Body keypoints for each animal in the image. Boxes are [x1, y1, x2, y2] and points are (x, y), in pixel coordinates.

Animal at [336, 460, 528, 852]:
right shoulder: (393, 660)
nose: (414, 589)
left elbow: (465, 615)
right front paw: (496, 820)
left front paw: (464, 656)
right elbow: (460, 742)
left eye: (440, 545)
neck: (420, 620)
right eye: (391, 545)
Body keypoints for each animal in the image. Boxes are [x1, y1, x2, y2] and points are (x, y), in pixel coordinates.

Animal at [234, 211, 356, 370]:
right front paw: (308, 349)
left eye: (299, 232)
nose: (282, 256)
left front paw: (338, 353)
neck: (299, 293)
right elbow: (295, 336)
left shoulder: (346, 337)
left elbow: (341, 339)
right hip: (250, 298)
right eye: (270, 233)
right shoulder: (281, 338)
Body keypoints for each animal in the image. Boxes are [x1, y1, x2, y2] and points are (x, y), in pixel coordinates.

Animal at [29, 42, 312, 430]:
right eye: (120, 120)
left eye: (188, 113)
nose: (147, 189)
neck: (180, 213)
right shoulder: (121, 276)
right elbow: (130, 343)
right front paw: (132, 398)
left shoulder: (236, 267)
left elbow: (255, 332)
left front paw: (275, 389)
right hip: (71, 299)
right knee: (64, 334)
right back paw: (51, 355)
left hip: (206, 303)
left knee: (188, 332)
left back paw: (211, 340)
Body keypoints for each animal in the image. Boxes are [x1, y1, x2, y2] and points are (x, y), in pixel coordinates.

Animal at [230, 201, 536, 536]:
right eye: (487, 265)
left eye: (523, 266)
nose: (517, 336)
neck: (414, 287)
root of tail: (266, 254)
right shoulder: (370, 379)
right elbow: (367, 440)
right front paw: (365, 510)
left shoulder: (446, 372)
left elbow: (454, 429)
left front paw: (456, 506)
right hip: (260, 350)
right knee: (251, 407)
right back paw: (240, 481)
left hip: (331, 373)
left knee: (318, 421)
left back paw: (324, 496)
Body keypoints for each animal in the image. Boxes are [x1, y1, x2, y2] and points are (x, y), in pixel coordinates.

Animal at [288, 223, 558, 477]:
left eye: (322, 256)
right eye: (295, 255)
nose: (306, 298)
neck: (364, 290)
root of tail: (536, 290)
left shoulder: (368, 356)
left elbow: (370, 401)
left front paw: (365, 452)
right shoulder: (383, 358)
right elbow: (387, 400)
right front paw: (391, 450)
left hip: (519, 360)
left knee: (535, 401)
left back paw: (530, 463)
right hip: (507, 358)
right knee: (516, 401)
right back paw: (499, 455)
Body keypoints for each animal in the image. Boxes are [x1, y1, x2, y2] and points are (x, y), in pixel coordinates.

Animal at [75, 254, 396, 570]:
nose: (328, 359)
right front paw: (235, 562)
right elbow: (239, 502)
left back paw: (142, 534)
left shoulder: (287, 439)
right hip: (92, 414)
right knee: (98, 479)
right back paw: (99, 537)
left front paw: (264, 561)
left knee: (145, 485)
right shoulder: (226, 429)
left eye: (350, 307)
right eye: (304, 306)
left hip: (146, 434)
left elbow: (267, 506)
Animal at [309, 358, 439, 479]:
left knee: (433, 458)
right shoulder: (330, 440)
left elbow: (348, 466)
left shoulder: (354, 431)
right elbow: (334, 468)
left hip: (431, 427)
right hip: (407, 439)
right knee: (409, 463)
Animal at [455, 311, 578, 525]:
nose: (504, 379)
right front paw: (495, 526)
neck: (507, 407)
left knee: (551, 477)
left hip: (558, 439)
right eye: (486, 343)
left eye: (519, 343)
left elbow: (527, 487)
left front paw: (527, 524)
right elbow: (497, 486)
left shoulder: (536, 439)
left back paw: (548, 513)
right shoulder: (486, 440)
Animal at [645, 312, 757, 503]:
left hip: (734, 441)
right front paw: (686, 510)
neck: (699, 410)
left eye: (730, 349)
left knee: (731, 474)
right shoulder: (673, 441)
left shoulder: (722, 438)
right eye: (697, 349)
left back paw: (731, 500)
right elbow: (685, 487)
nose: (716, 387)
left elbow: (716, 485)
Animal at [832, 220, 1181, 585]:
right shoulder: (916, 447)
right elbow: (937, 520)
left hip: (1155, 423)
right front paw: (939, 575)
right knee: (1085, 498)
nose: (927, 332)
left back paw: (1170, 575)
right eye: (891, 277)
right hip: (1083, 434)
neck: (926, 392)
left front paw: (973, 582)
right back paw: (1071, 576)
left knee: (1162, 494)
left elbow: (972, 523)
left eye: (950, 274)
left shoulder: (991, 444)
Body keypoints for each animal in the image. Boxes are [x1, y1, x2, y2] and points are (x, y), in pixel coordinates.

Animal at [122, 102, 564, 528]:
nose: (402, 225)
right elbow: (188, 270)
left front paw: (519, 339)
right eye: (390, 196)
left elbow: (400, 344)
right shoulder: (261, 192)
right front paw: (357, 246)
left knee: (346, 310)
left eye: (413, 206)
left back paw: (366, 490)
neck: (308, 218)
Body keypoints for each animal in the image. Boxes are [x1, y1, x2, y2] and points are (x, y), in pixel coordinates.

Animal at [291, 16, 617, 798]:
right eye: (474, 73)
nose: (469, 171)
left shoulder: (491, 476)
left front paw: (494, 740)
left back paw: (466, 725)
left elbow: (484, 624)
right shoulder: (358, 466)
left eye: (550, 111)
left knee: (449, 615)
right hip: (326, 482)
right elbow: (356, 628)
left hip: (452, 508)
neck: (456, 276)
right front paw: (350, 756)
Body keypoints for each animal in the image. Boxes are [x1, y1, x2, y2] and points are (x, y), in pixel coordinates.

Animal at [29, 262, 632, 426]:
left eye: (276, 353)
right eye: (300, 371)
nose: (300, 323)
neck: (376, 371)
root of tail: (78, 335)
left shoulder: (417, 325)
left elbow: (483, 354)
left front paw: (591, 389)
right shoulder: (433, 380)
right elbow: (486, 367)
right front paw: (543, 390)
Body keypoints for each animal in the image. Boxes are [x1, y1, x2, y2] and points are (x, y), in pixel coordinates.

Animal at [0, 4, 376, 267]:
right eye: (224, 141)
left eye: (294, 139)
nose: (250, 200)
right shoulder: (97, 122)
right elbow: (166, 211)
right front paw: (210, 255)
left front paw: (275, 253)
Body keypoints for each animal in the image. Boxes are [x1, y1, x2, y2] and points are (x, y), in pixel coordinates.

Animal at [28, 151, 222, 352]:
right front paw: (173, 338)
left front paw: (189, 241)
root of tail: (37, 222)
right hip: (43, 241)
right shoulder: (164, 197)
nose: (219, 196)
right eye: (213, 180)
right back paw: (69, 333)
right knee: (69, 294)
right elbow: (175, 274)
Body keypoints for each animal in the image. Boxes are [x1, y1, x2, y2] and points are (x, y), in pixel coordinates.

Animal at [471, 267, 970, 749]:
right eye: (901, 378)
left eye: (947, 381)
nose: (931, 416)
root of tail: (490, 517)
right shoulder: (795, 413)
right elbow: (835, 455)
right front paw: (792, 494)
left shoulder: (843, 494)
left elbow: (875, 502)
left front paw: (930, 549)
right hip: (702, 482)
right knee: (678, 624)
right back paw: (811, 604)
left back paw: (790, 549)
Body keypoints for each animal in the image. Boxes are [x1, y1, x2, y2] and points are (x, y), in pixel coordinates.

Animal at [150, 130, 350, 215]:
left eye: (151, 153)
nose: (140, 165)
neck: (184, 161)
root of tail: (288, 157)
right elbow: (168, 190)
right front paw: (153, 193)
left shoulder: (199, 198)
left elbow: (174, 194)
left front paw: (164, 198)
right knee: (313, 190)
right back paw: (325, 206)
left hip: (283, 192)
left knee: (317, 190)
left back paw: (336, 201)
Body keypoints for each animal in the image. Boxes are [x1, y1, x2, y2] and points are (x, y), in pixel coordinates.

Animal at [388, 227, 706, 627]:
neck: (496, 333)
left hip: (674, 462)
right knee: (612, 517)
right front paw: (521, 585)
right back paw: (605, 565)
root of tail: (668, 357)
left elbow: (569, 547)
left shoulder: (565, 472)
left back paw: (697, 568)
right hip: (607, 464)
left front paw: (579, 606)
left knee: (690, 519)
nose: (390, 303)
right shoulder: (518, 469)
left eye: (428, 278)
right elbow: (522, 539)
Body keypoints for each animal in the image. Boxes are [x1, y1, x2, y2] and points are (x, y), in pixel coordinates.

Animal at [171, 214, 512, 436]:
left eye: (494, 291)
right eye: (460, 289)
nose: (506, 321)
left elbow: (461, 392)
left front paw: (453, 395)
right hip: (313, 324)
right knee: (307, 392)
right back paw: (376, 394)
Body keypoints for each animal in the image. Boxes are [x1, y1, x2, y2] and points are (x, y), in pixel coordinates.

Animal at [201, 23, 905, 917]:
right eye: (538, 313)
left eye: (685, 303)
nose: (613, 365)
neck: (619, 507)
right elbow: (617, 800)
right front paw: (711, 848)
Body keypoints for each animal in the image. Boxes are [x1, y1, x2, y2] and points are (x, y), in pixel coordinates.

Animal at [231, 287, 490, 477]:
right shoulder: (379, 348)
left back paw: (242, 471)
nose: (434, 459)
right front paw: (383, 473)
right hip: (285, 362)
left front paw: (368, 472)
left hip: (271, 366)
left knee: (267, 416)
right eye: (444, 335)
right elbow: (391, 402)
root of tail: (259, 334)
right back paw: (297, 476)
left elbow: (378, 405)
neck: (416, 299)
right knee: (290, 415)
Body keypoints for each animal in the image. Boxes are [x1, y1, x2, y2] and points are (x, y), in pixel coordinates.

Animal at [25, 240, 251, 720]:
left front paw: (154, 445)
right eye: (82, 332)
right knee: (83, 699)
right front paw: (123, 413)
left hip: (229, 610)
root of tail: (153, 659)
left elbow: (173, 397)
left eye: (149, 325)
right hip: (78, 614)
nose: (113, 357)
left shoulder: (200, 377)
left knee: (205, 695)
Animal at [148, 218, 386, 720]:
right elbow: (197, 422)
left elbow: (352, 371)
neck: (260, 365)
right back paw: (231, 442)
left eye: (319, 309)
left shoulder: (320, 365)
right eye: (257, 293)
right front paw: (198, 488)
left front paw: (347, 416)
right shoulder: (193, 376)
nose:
━━━━━━━━
Action item
Please return every line from the first one in the records above down to the line containing "right shoulder: (370, 379)", including both, exactly as written and nothing more.

Exercise solution
Body keypoints for each animal in the image. Boxes are [x1, y1, x2, y2] and points are (x, y), in pixel coordinates.

Animal at [336, 460, 528, 852]:
right shoulder: (393, 660)
nose: (414, 589)
left elbow: (465, 615)
right front paw: (496, 820)
left front paw: (464, 656)
right elbow: (460, 742)
left eye: (440, 545)
neck: (420, 620)
right eye: (391, 545)
Body keypoints for each animal in the image. Boxes are [x1, y1, x2, y2] and points are (x, y), in pixel coordinates.

Animal at [234, 211, 356, 370]:
right front paw: (308, 349)
left eye: (299, 232)
nose: (282, 256)
left front paw: (338, 353)
neck: (299, 293)
right elbow: (295, 336)
left shoulder: (346, 337)
left elbow: (341, 339)
right hip: (250, 298)
right eye: (270, 233)
right shoulder: (281, 338)
Body keypoints for each animal in the image. Boxes are [x1, y1, x2, y2] and points are (x, y), in pixel coordinates.

Animal at [29, 42, 312, 430]:
right eye: (120, 120)
left eye: (188, 113)
nose: (147, 189)
neck: (180, 213)
right shoulder: (121, 276)
right elbow: (130, 343)
right front paw: (132, 398)
left shoulder: (236, 267)
left elbow: (255, 332)
left front paw: (275, 389)
right hip: (71, 299)
right knee: (64, 334)
right back paw: (51, 355)
left hip: (206, 303)
left knee: (188, 332)
left back paw: (211, 340)
Body keypoints for each animal in the image. Boxes are [x1, y1, x2, y2] and points are (x, y), in pixel coordinates.

Animal at [230, 201, 536, 536]:
right eye: (487, 265)
left eye: (523, 266)
nose: (517, 336)
neck: (414, 287)
root of tail: (266, 254)
right shoulder: (370, 379)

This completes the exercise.